**Input**
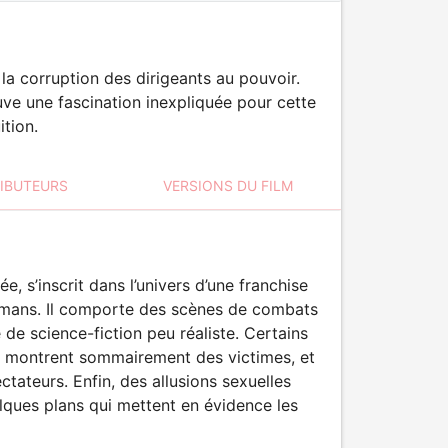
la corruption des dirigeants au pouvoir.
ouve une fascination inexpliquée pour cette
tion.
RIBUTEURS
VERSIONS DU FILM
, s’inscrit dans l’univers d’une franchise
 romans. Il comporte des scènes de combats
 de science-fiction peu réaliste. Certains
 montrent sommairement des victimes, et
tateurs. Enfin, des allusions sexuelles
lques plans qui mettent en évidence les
...
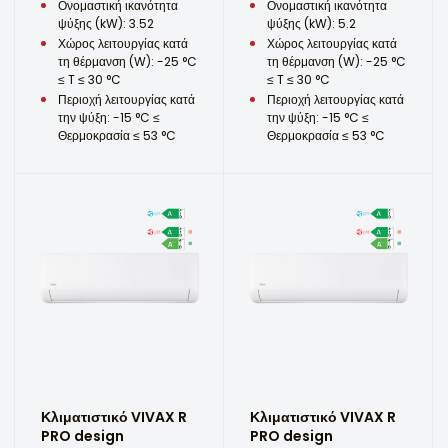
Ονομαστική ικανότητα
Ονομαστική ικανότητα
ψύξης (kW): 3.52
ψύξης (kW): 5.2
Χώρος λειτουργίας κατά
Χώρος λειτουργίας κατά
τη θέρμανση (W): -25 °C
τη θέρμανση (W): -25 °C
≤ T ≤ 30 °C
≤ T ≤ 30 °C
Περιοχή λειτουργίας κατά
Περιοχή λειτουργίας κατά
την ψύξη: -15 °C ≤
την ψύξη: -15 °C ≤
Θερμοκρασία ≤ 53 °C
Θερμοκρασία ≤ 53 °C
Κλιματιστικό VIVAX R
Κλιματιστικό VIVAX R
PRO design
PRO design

**Exercise requirements**
Using the entries above, return exactly the lines from the line with "romans. Il comporte des scènes de combats" to the line with "lques plans qui mettent en évidence les", counting both of those lines.

**Completed exercise**
 romans. Il comporte des scènes de combats
 de science-fiction peu réaliste. Certains
 montrent sommairement des victimes, et
tateurs. Enfin, des allusions sexuelles
lques plans qui mettent en évidence les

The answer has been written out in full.